Max Planck Society strengthens research in infectious diseases

HIV & tuberculosis researchers lead two new Max Planck research groups in South Africa

September 25, 2012

The Max Planck Society has established research groups in Africa for the first time. Alex Sigal and Thumbi Ndung'u have been appointed to head the two groups of the Max Planck Institute for Infection Biology. The groups of the two HIV researchers are funded for five to a maximum of nine years, and will conduct basic research in HIV and tuberculosis. The groups will profit from their proximity to the infection centres. “Tuberculosis and HIV are vital questions in southern Africa. If we want to cure these diseases, we also have to conduct research directly in the countries where the greatest number of people are afflicted.
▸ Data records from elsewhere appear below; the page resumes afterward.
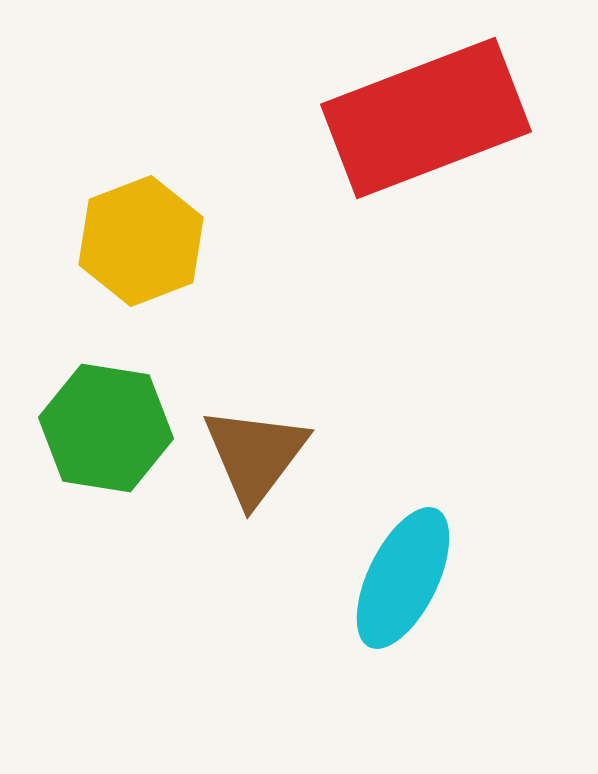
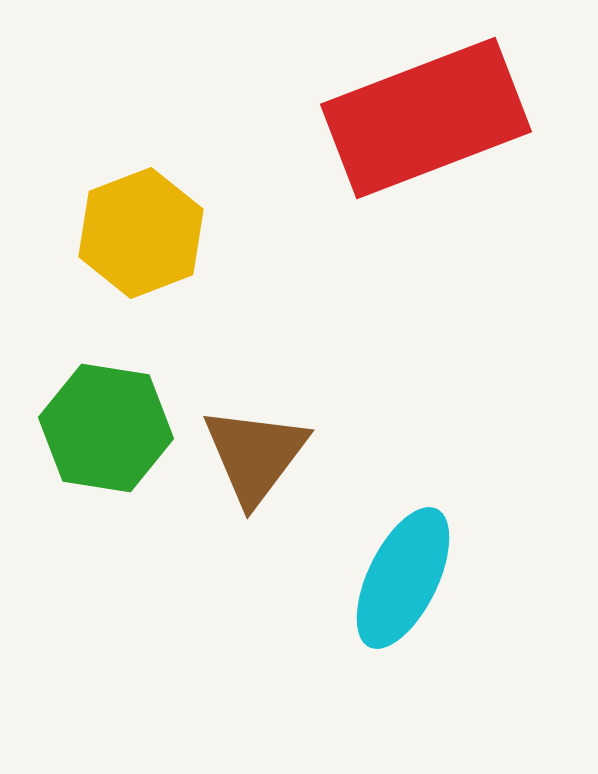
yellow hexagon: moved 8 px up
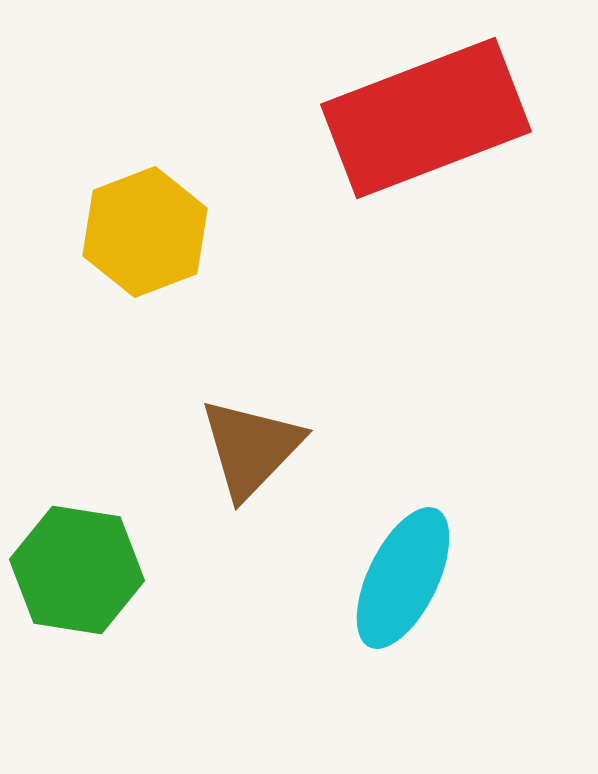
yellow hexagon: moved 4 px right, 1 px up
green hexagon: moved 29 px left, 142 px down
brown triangle: moved 4 px left, 7 px up; rotated 7 degrees clockwise
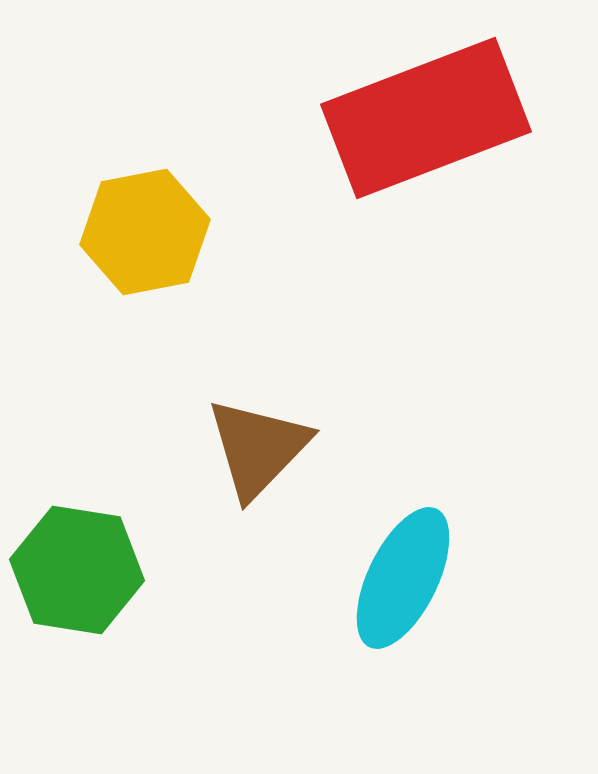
yellow hexagon: rotated 10 degrees clockwise
brown triangle: moved 7 px right
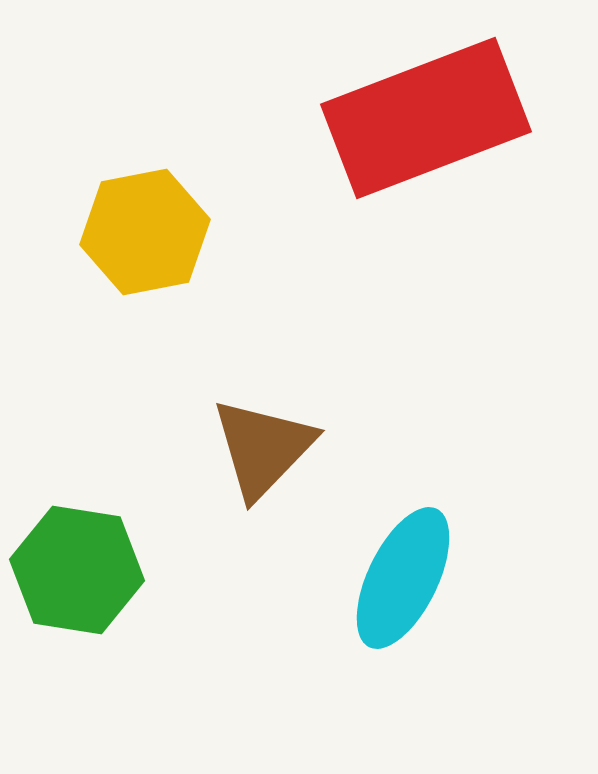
brown triangle: moved 5 px right
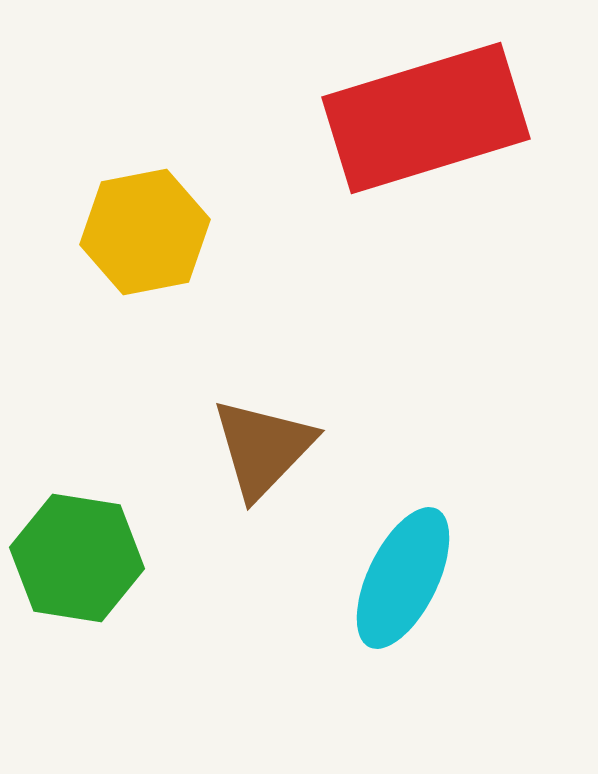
red rectangle: rotated 4 degrees clockwise
green hexagon: moved 12 px up
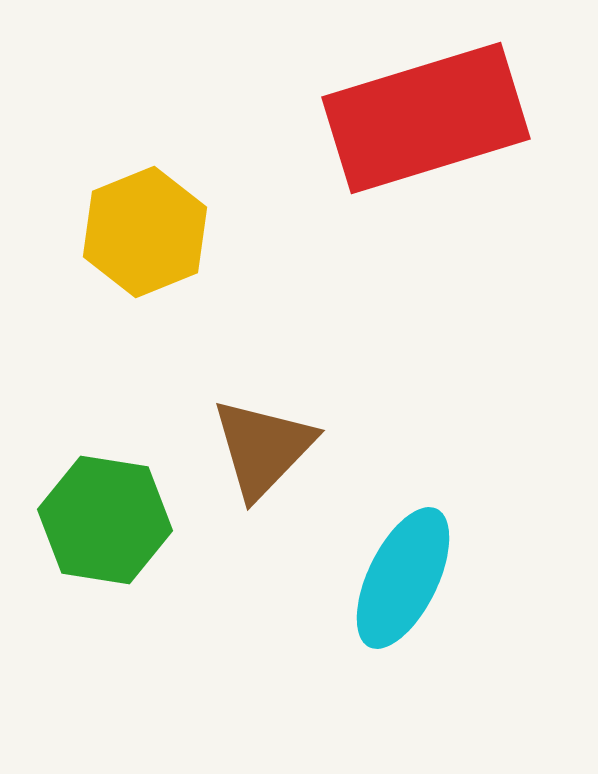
yellow hexagon: rotated 11 degrees counterclockwise
green hexagon: moved 28 px right, 38 px up
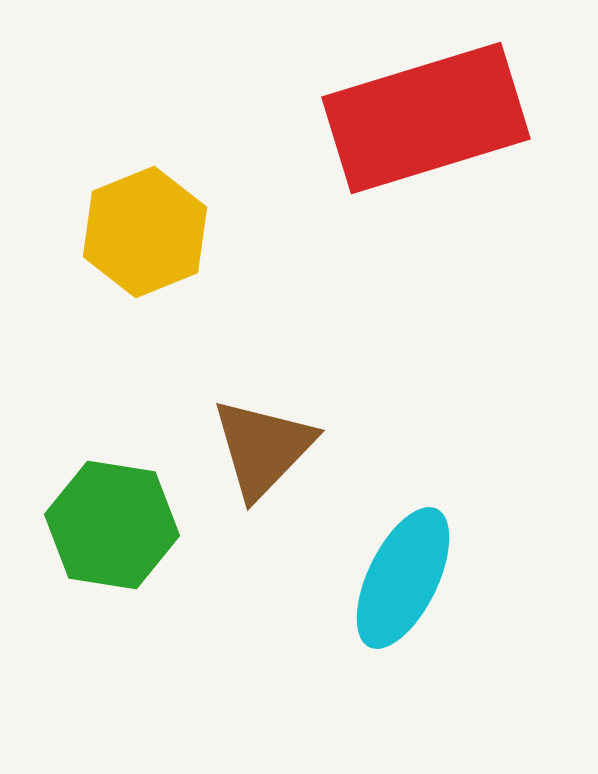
green hexagon: moved 7 px right, 5 px down
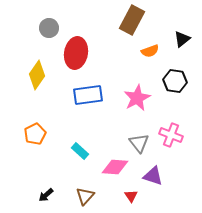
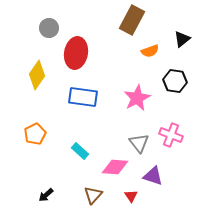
blue rectangle: moved 5 px left, 2 px down; rotated 16 degrees clockwise
brown triangle: moved 8 px right, 1 px up
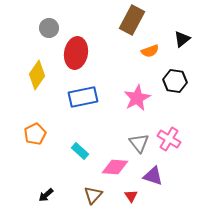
blue rectangle: rotated 20 degrees counterclockwise
pink cross: moved 2 px left, 4 px down; rotated 10 degrees clockwise
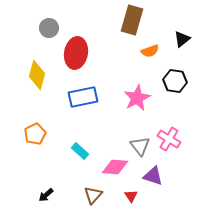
brown rectangle: rotated 12 degrees counterclockwise
yellow diamond: rotated 20 degrees counterclockwise
gray triangle: moved 1 px right, 3 px down
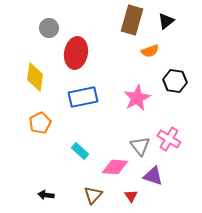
black triangle: moved 16 px left, 18 px up
yellow diamond: moved 2 px left, 2 px down; rotated 8 degrees counterclockwise
orange pentagon: moved 5 px right, 11 px up
black arrow: rotated 49 degrees clockwise
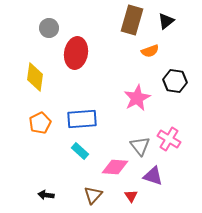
blue rectangle: moved 1 px left, 22 px down; rotated 8 degrees clockwise
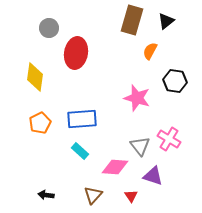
orange semicircle: rotated 138 degrees clockwise
pink star: rotated 28 degrees counterclockwise
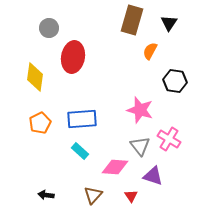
black triangle: moved 3 px right, 2 px down; rotated 18 degrees counterclockwise
red ellipse: moved 3 px left, 4 px down
pink star: moved 3 px right, 12 px down
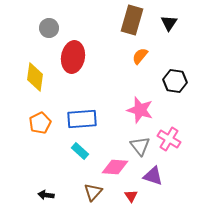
orange semicircle: moved 10 px left, 5 px down; rotated 12 degrees clockwise
brown triangle: moved 3 px up
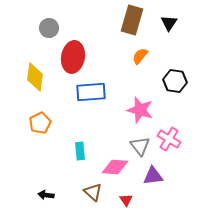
blue rectangle: moved 9 px right, 27 px up
cyan rectangle: rotated 42 degrees clockwise
purple triangle: rotated 25 degrees counterclockwise
brown triangle: rotated 30 degrees counterclockwise
red triangle: moved 5 px left, 4 px down
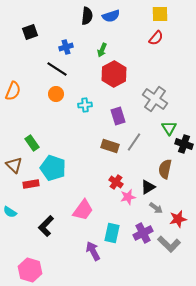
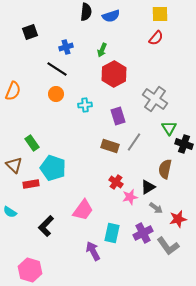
black semicircle: moved 1 px left, 4 px up
pink star: moved 2 px right
gray L-shape: moved 1 px left, 2 px down; rotated 10 degrees clockwise
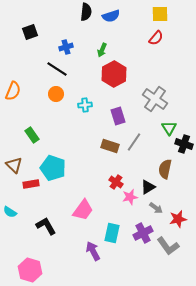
green rectangle: moved 8 px up
black L-shape: rotated 105 degrees clockwise
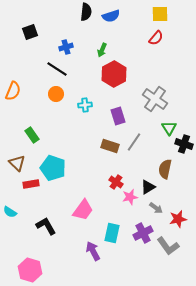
brown triangle: moved 3 px right, 2 px up
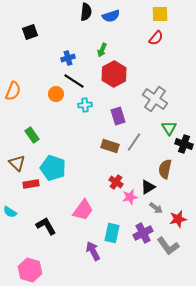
blue cross: moved 2 px right, 11 px down
black line: moved 17 px right, 12 px down
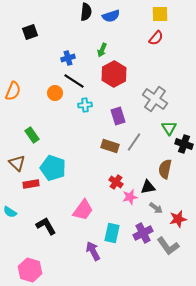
orange circle: moved 1 px left, 1 px up
black triangle: rotated 21 degrees clockwise
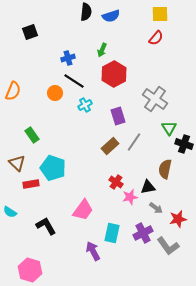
cyan cross: rotated 24 degrees counterclockwise
brown rectangle: rotated 60 degrees counterclockwise
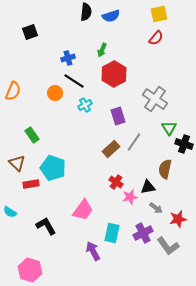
yellow square: moved 1 px left; rotated 12 degrees counterclockwise
brown rectangle: moved 1 px right, 3 px down
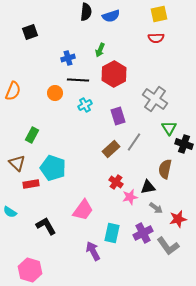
red semicircle: rotated 49 degrees clockwise
green arrow: moved 2 px left
black line: moved 4 px right, 1 px up; rotated 30 degrees counterclockwise
green rectangle: rotated 63 degrees clockwise
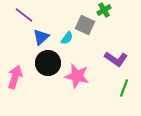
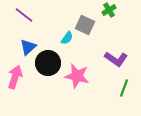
green cross: moved 5 px right
blue triangle: moved 13 px left, 10 px down
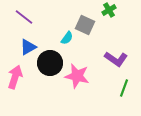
purple line: moved 2 px down
blue triangle: rotated 12 degrees clockwise
black circle: moved 2 px right
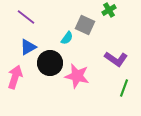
purple line: moved 2 px right
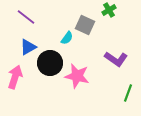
green line: moved 4 px right, 5 px down
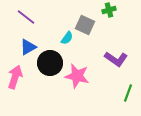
green cross: rotated 16 degrees clockwise
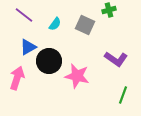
purple line: moved 2 px left, 2 px up
cyan semicircle: moved 12 px left, 14 px up
black circle: moved 1 px left, 2 px up
pink arrow: moved 2 px right, 1 px down
green line: moved 5 px left, 2 px down
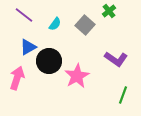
green cross: moved 1 px down; rotated 24 degrees counterclockwise
gray square: rotated 18 degrees clockwise
pink star: rotated 30 degrees clockwise
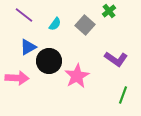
pink arrow: rotated 75 degrees clockwise
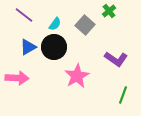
black circle: moved 5 px right, 14 px up
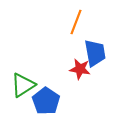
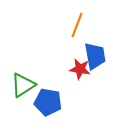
orange line: moved 1 px right, 3 px down
blue trapezoid: moved 3 px down
blue pentagon: moved 2 px right, 1 px down; rotated 24 degrees counterclockwise
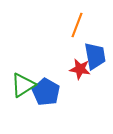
blue pentagon: moved 2 px left, 10 px up; rotated 20 degrees clockwise
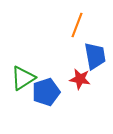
red star: moved 10 px down
green triangle: moved 7 px up
blue pentagon: rotated 24 degrees clockwise
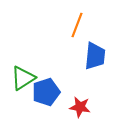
blue trapezoid: rotated 16 degrees clockwise
red star: moved 28 px down
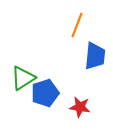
blue pentagon: moved 1 px left, 1 px down
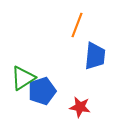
blue pentagon: moved 3 px left, 2 px up
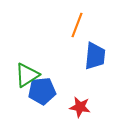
green triangle: moved 4 px right, 3 px up
blue pentagon: rotated 12 degrees clockwise
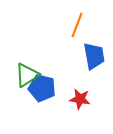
blue trapezoid: moved 1 px left; rotated 16 degrees counterclockwise
blue pentagon: moved 3 px up; rotated 20 degrees clockwise
red star: moved 8 px up
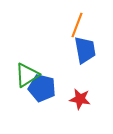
blue trapezoid: moved 9 px left, 6 px up
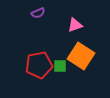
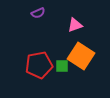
green square: moved 2 px right
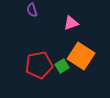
purple semicircle: moved 6 px left, 3 px up; rotated 96 degrees clockwise
pink triangle: moved 4 px left, 2 px up
green square: rotated 32 degrees counterclockwise
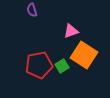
pink triangle: moved 8 px down
orange square: moved 3 px right, 1 px up
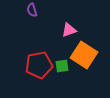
pink triangle: moved 2 px left, 1 px up
green square: rotated 24 degrees clockwise
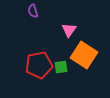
purple semicircle: moved 1 px right, 1 px down
pink triangle: rotated 35 degrees counterclockwise
green square: moved 1 px left, 1 px down
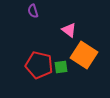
pink triangle: rotated 28 degrees counterclockwise
red pentagon: rotated 24 degrees clockwise
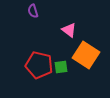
orange square: moved 2 px right
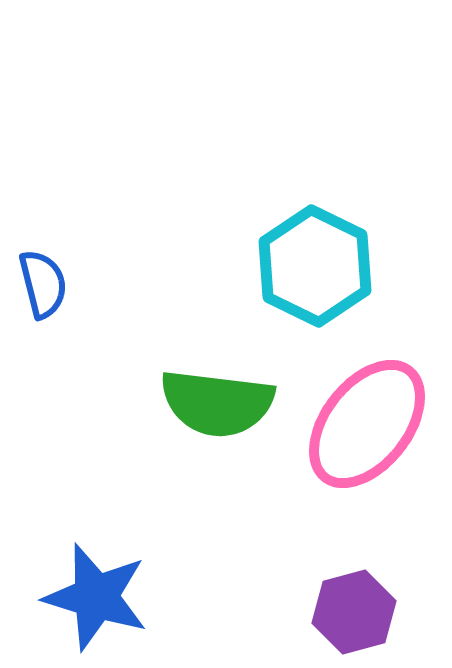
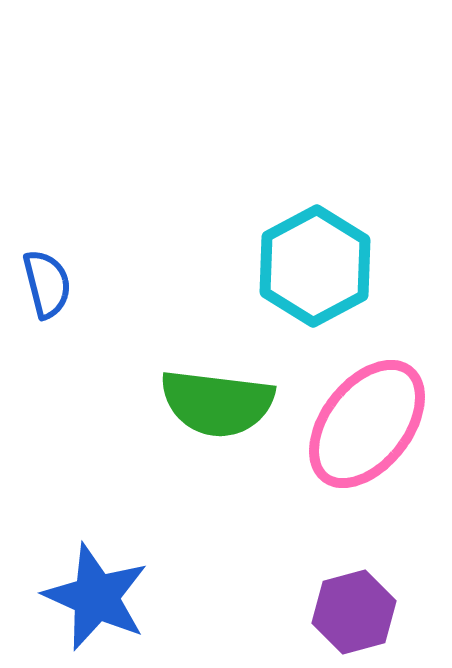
cyan hexagon: rotated 6 degrees clockwise
blue semicircle: moved 4 px right
blue star: rotated 7 degrees clockwise
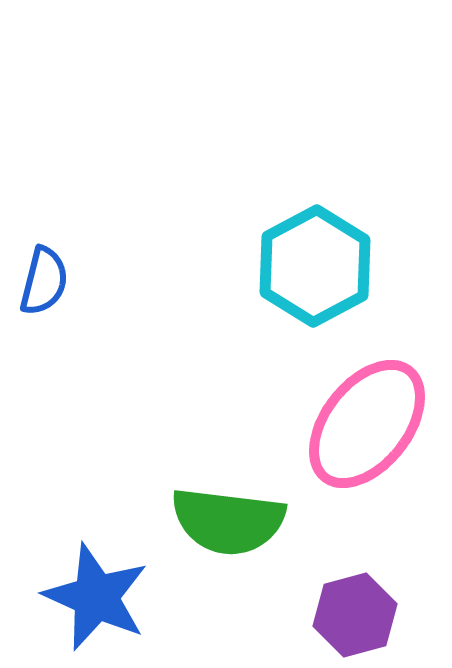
blue semicircle: moved 3 px left, 3 px up; rotated 28 degrees clockwise
green semicircle: moved 11 px right, 118 px down
purple hexagon: moved 1 px right, 3 px down
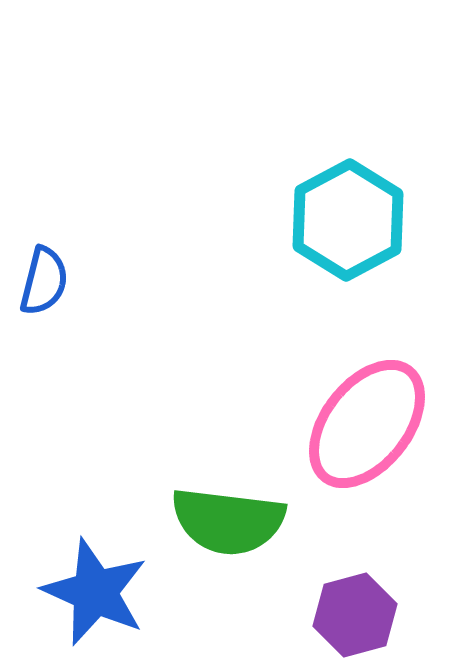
cyan hexagon: moved 33 px right, 46 px up
blue star: moved 1 px left, 5 px up
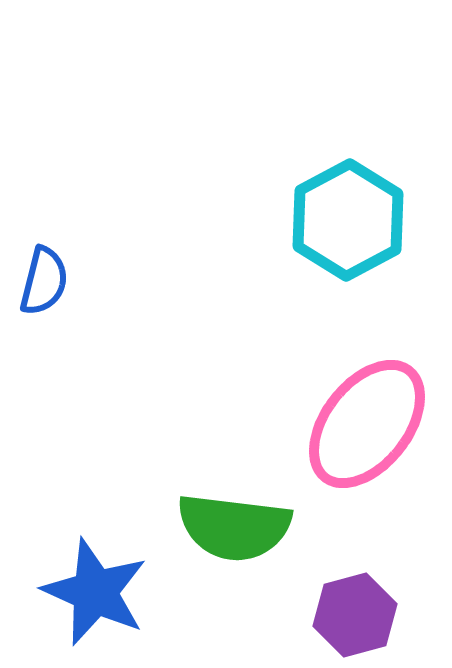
green semicircle: moved 6 px right, 6 px down
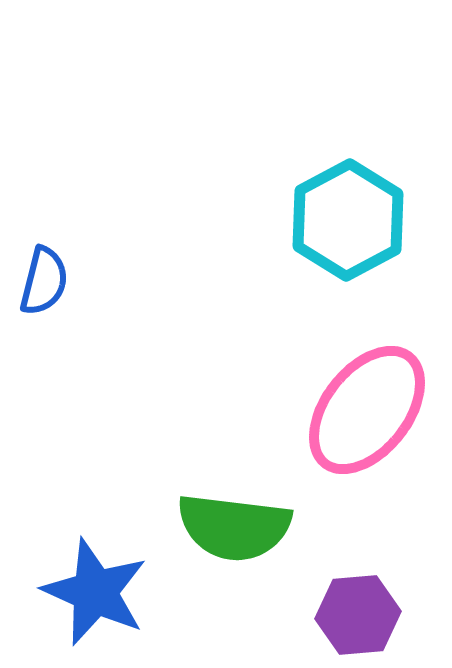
pink ellipse: moved 14 px up
purple hexagon: moved 3 px right; rotated 10 degrees clockwise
The insights gained in the laboratory and clinic can thereby go hand in hand with great success – from the hospital bed to the lab bench and back again, so to speak,” emphasises Peter Gruss, President of the Max Planck Society.

The two research groups will be located in the newly founded KwaZulu-Natal Research Institute for Tuberculosis and HIV in Durban, South Africa. The Institute is a joint project of the University of KwaZulu-Natal and the Howard Hughes Medical Institute in the US and is dedicated exclusively to research on HIV and tuberculosis, based on the fact that the two infectious diseases have entered into a sinister pact in South Africa. Due to their weakened immune systems, many HIV patients have also become infected with tuberculosis. Physicians are therefore searching for new treatment channels in various on-site clinical studies.

By contrast, very little basic research has taken place in South Africa up to now. The Max Planck Society is leading the way here and supporting efforts in basic research. “The challenges of HIV and tuberculosis can only be overcome by dovetailing clinical studies with basic research. Our research in Germany will also benefit directly from these working groups. So it is a genuine win-win situation,” says Stefan Kaufmann, head of the Department of Immunology at the Max Planck Institute for Infection Biology in Berlin.

In his research, Alex Sigal focuses primarily on the question of how cancer or HIV is able to circumvent treatment with medications through a sort of retreat zone. Working at the Weizmann Institute of Science in Israel and at the California Institute of Technology, the scientist has developed computer models of disease reservoirs and compared them with living cells. As a result, he discovered that the transmission of viruses between cells reduces the effectiveness of HIV medications. As a next step, Sigal would like to transfer his results to new classes of HIV medications known as protease inhibitors and antibodies. Moreover, it is hoped that the analysis of lymph tissue will demonstrate how HI viruses in the lymph nodes are transferred from one cell to the next. These results could also improve the effectiveness of treatments for diseases like tuberculosis or malaria. In future, he especially wants to investigate how tuberculosis pathogens become resistant to medication by falling into a kind of hibernation – dormancy, as it is known.

Thumbi Ndung'u has to date conducted research at the University of KwaZulu-Natal. He is particularly interested in the factors which influence the transmission of HI viruses. Born in Kenya, he would like to find out which factors make certain individuals especially receptive to the viruses, and what permits the viruses to become resistant to medication. In addition, he is investigating how the various parts of the immune system fight against the pathogens. With his new research group, he wants to investigate the immune defences of HIV-infected tuberculosis patients.